Research Article: Vaccination to prevent human papillomavirus infections: From promise to practice

Date Published: June 27, 2017

Publisher: Public Library of Science

Author(s): Paul Bloem, Ikechukwu Ogbuanu

Abstract: In an essay, Paul Bloem and Ikechukwu Ogbuanu discuss the public health implications of HPV vaccination.

Partial Text: Human papillomavirus (HPV) is the most common sexually transmitted infection (STI) and can cause HPV-related cancers, most of which are cervical cancers, and genital warts. Although the majority of HPV infections are asymptomatic with spontaneous resolution, disease may result from persistent infection with high-risk HPV genotypes. While infection with a high-risk oncogenic HPV type is the underlying cause of virtually all cases of cervical cancer, most infections with high-risk HPV types do not lead to cancer. This is because infection persists only in a small percentage of people; only a small proportion of these persistent infections progress to precancer, and, of these, even fewer lead to invasive cancer [1].

For the first time in the history of STI prevention and control programmes, an intervention is available to prevent one of the most common STIs, HPV infection. Vaccines to prevent infection by high-risk oncogenic HPV types (16 and 18) and HPV types that cause anogenital warts (6 and 11) have been in use since 2006. HPV vaccines are most effective when administered before the onset of sexual activity. By preventing HPV infection, they could greatly reduce the morbidity and mortality from cervical cancers [1]. Early-impact studies from high-income settings with high vaccination coverage have shown a reduction of up to 30% in cervical intraepithelial neoplasia grade 2+ (CIN2+) in 15 to 19 year old girls [6]. Where the quadrivalent vaccine was used, data are showing a remarkable impact on the incidence of genital warts, including among unvaccinated males through herd protection [7].

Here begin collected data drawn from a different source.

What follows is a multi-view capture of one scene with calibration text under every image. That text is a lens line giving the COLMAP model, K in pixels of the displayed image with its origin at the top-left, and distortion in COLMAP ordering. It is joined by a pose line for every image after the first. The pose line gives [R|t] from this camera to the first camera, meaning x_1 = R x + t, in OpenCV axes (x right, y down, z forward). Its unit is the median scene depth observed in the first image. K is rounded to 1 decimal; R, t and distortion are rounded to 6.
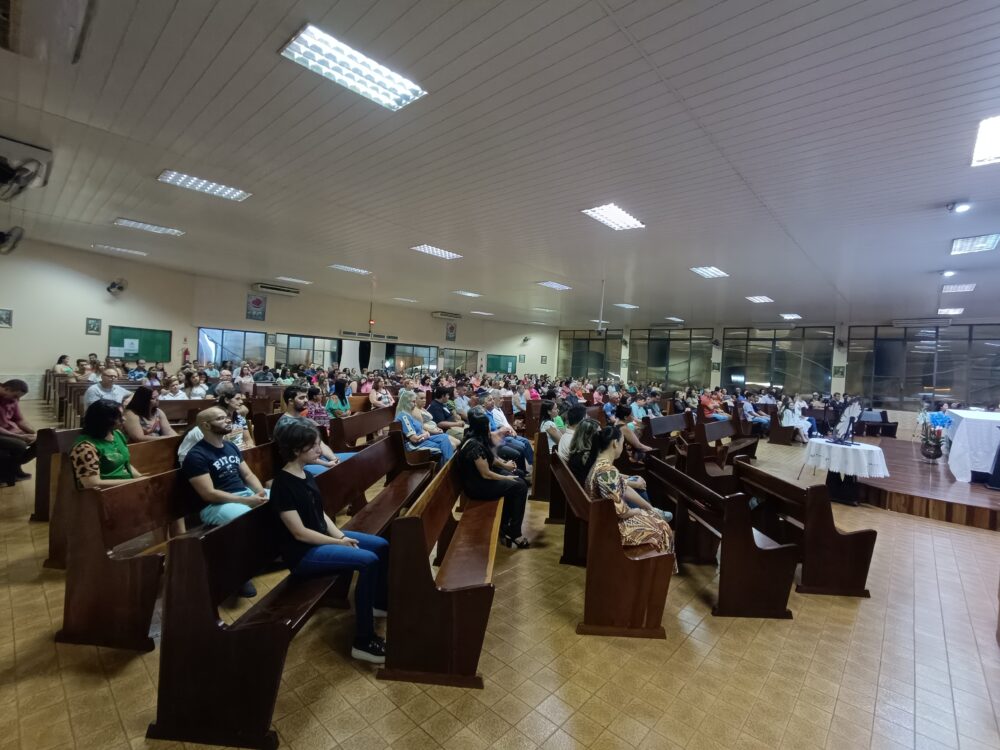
lens RADIAL K [[453.9, 0, 506.8], [0, 453.9, 367.4], [0, 0, 1]] dist [0.001849, 0.000060]
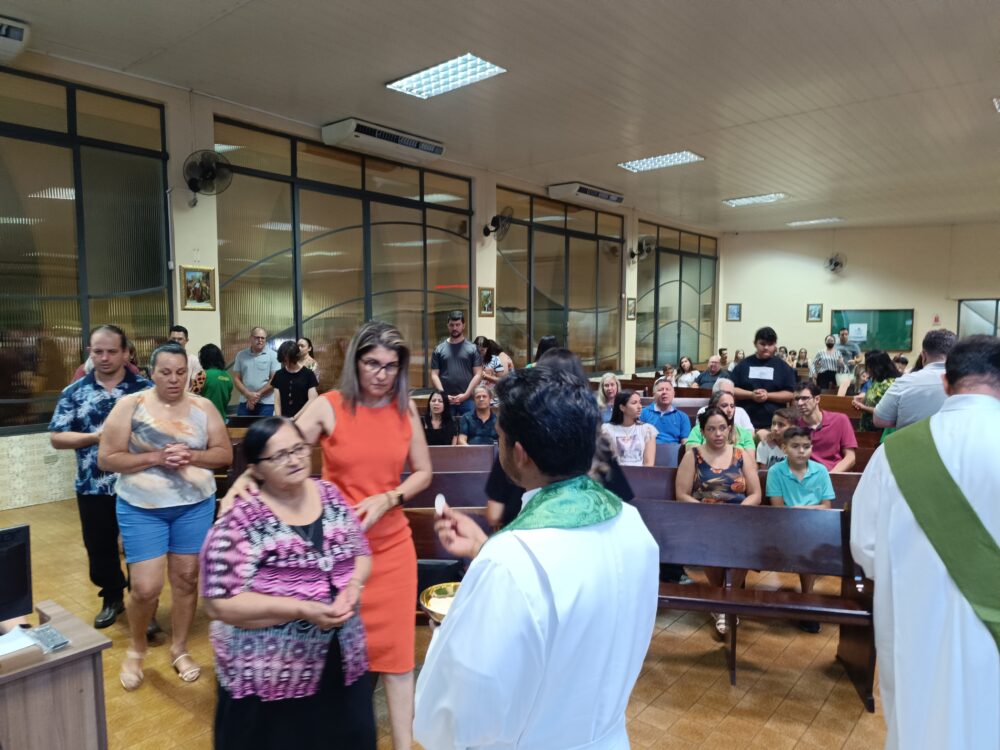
lens RADIAL K [[719.4, 0, 500.0], [0, 719.4, 375.0], [0, 0, 1]] dist [-0.004576, -0.002089]
pose [[0.057519, 0.004808, -0.998333, 0.438849], [0.001238, 0.999987, 0.004887, 0.022642], [0.998344, -0.001517, 0.057513, 0.309978]]
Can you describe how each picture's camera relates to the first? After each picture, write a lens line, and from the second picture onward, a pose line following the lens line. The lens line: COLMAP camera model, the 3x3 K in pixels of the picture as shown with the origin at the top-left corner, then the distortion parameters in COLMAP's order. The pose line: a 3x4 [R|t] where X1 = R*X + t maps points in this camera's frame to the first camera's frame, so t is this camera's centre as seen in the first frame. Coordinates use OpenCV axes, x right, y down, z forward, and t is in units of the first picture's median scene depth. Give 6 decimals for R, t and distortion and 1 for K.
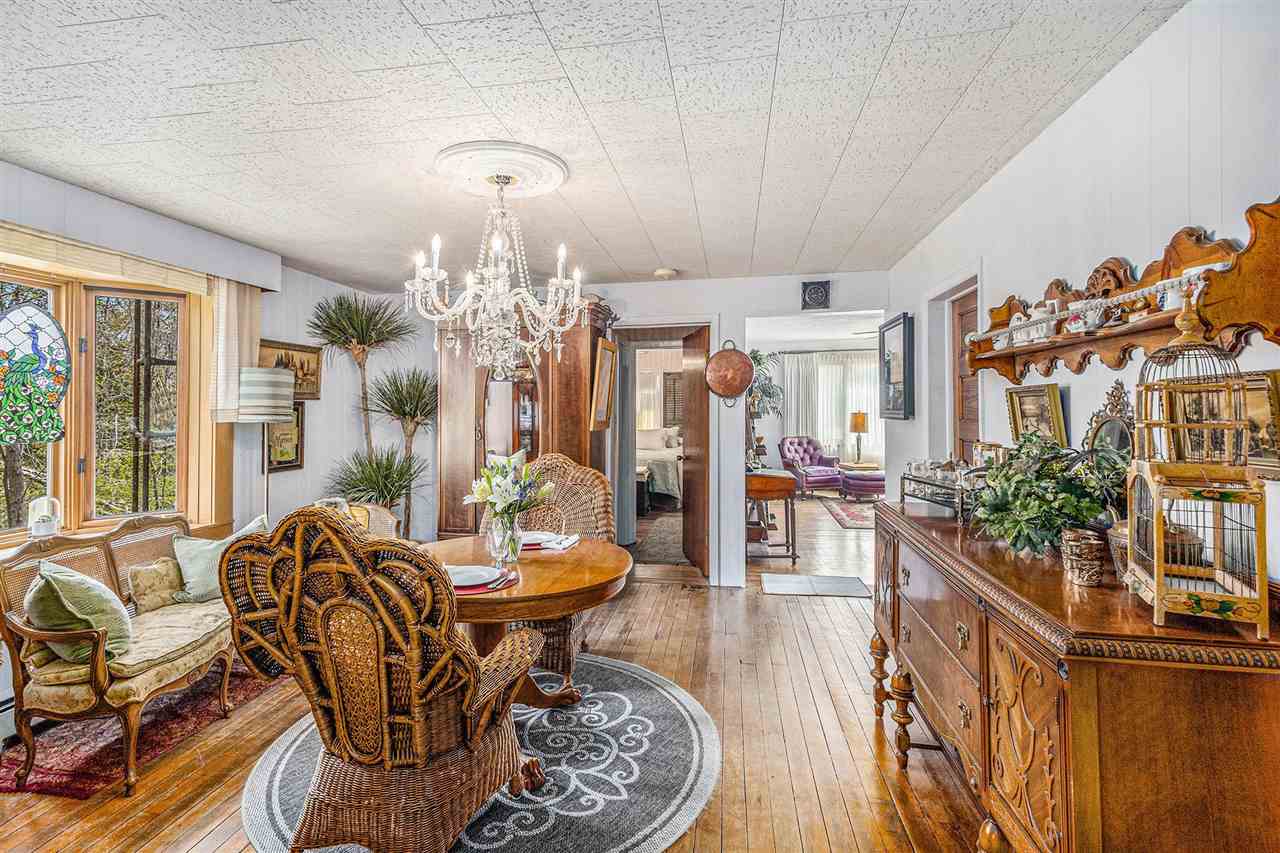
lens RADIAL K [[598.3, 0, 633.5], [0, 598.3, 405.1], [0, 0, 1]] dist [0.012426, -0.001623]
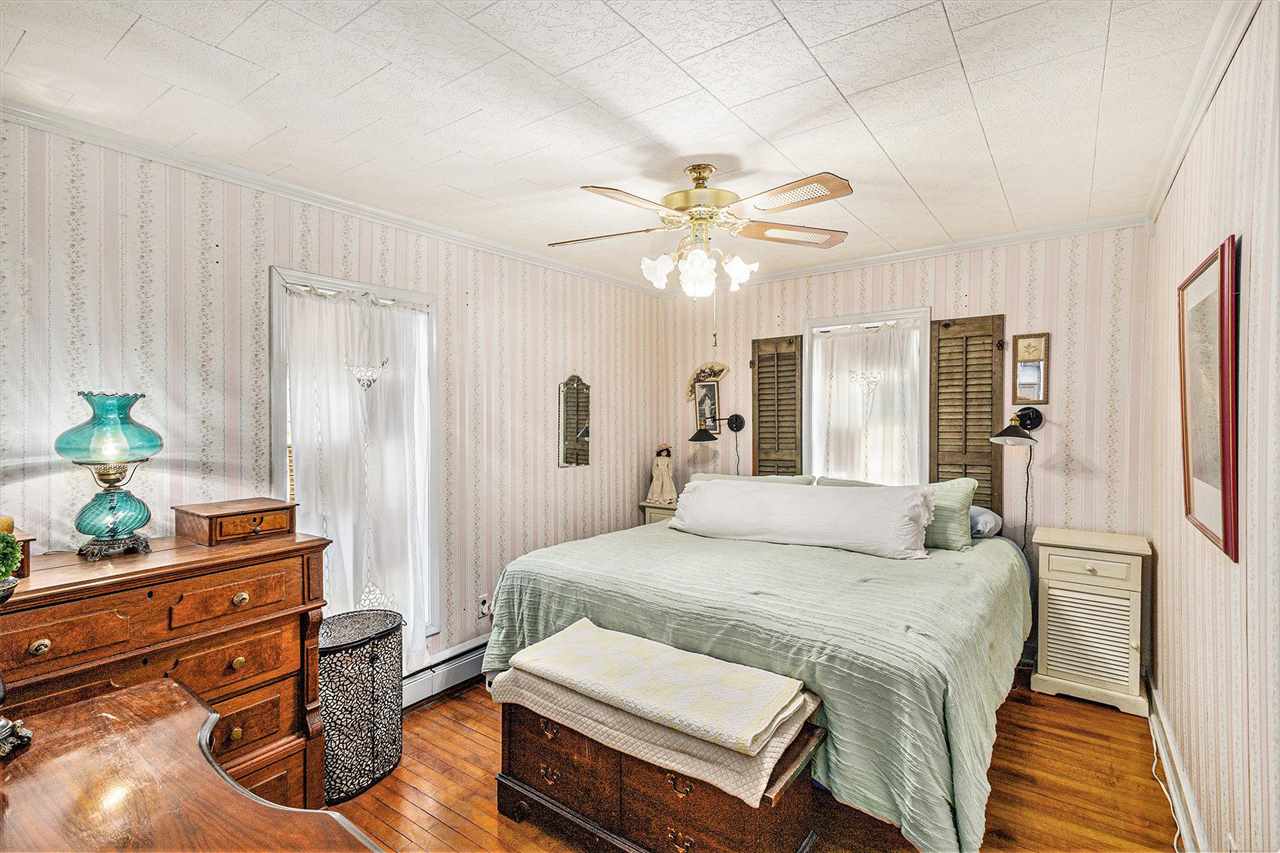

Given 10 years of availability and the documented effectiveness of HPV vaccines, there remain wide global disparities in access to this intervention. Globally, by the end of 2016, nearly 70 countries (or 35% of all countries) have introduced the vaccine into their national immunisation schedule, either nationally or in a part of the country [9,10]. Unfortunately, full-dose vaccine coverage remains low in many settings. It has been estimated that between 2006 and the end of 2014, only 1.4% of the global population of women 10 to 20 years of age had received the full course of HPV vaccine [11].

The magnitude of the burden of cervical cancer coupled with the importance of anogenital warts and their impact on quality of (sexual) life, as well as the availability of effective and safe vaccines for prevention, have recently led to considerable policy attention in support of the introduction of HPV vaccines. In the context of the Decade of Vaccines, the Global Vaccine Action Plan promotes the introduction of new vaccines, including HPV vaccine [12]. In 2012, the Gavi Alliance opened a window of support for HPV vaccine introduction, with an original target to reach 30 million girls in the least developed countries by 2020 [13]. In addition, more recently, the UN Global Action Plan for the Prevention and Control of Noncommunicable Diseases identified cervical cancer as a priority preventable cancer and HPV vaccination as a key intervention [14]. In 2016, the interagency task team on cancer set up a Joint UN Global Programme for the Prevention of Cervical Cancer to accelerate implementation of comprehensive cervical cancer prevention programmes, including vaccination in high-burden countries. Also in 2016, the World Health Assembly adopted the Global Health Sector Strategies on STIs, which endorse the effectiveness of HPV vaccination as a cost-effective STI prevention strategy and encourage countries to introduce the vaccine and achieve high coverage [15].

In addition to vaccine cost, a major barrier to HPV vaccine uptake is the lack of experience delivering a 2-dose vaccine to 9- to 14-year-old girls through routine immunisation programmes. Country experiences have shown that high coverage can be achieved in multiple settings. Several countries in different income categories have reported vaccination coverage levels above 80% (e.g., England and Mexico) or 90% (e.g., Malaysia and Rwanda). On the other hand, there are also examples of countries in which full-dose coverage remains below 50% more than 5 years following introduction (e.g., France and the US) [9].

In the 10 years since its introduction, HPV vaccination has seen many positive developments. A reduced number of doses and more flexible schedules have reduced costs and facilitated programme implementation. Recent clinical trials are assessing the efficacy and duration of protection offered by 1 dose of HPV vaccine, based on recent promising data on efficacy [24, 25]. The HPV vaccine market is also likely to evolve further. The 9-valent vaccine is expected to expand to markets beyond the US. Additional vaccine manufacturers are expected to introduce new and cheaper HPV vaccines. These positive developments are likely to significantly change the global HPV vaccine market in the coming years.